I have my foggy and my fine days within me;
my prosperity or misfortune has little to do with the matter.
– Blaise Pascal
There has been freezing fog the last several mornings when I’ve gone out to do barn chores. This is fog that literally sticks to the world, dripping in tiny icicles from everything, swallowing up all visible landscape, hushing bird song, erasing all color, homogenizing everything.
It also sucks up my horses as I send them out to the field from the barn. They lead slowly out to the gate, sniffing the wet cold air, hesitant to be turned out into the grey sea surrounding them. What is there to eat out here in this murk? Each one, when turned loose, wanders into the soup, disappearing, as if never to be seen again. One by one they move boldly forward to look for their buddies, although seeing nothing, hearing nothing, smelling nothing–lost and alone and bewildered until somehow they meet up in the mist.
I muse at their initial confusion and then their utter conviction there must be “something out there” worth finding. They are dependent on all the usual cues–visual, auditory, olfactory–all useless in the fog. Instead they rely on some inner sonar to find each other and bunch together in a protective knot, drops of fog dew clinging to their manes, their eyelashes and their muzzle whiskers. As day wears on, the fog dissipates, their coats dry under the warming sun, and the colors of the fields and trees and palomino horses emerge from the cocoon of haze.
Too often I feel lost in fog too–disconnected, afloat and circling aimlessly, searching for a touch point of purpose and direction and anything that is not smothering and gray. Perhaps I’ll bump into a fellow fog wanderer and we’ll remain knotted together, relieved in the connection to something solid and familiar. The isolation I sometimes feel may simply be a self-absorbed state of mind, sucking me in deep, separating me from others, distancing me from joy.

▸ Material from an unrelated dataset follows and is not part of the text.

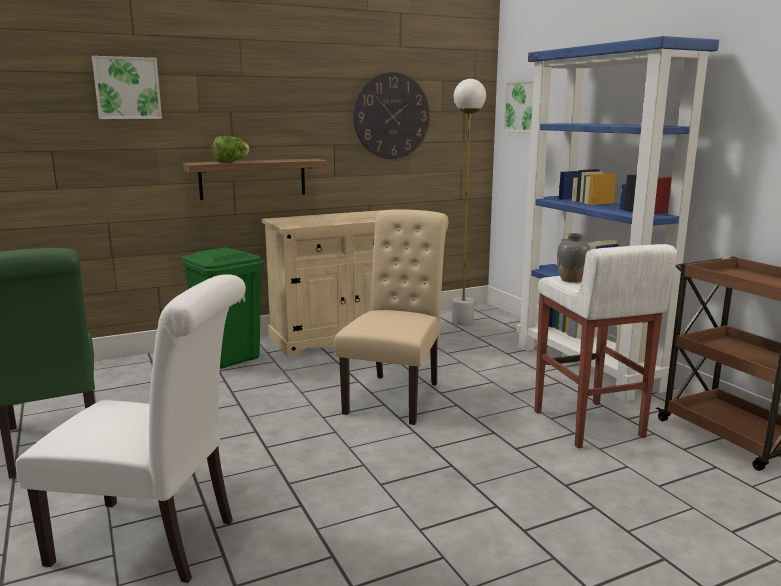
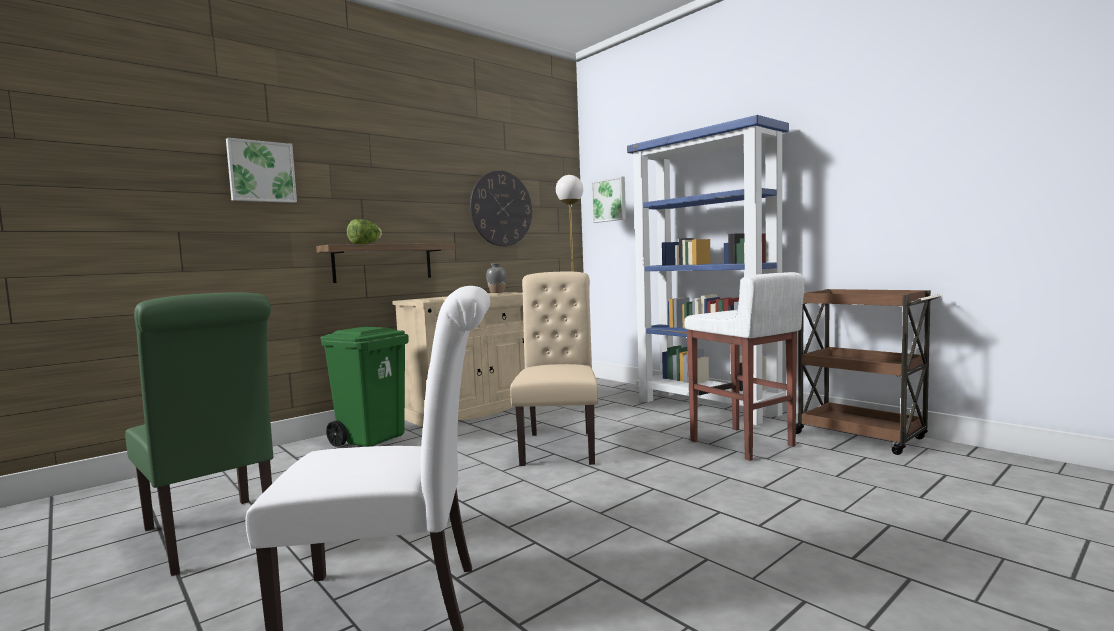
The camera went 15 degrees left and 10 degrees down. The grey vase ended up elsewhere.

I’m soaked, dripping and shivering.
If I only had the faith of my horses in the mist, I’d charge into the fog fearlessly, knowing there are others out there ready to band together for company, comfort and support, to await the sun. When that warm rejuvenation arrives, though not always as quickly as I would wish for, it will be enough to dry my whiskers, put color back in my cheeks and refresh my hopes and dreams.
Being lost in the fog is never forever. The sun is always up there somewhere and all will be fine.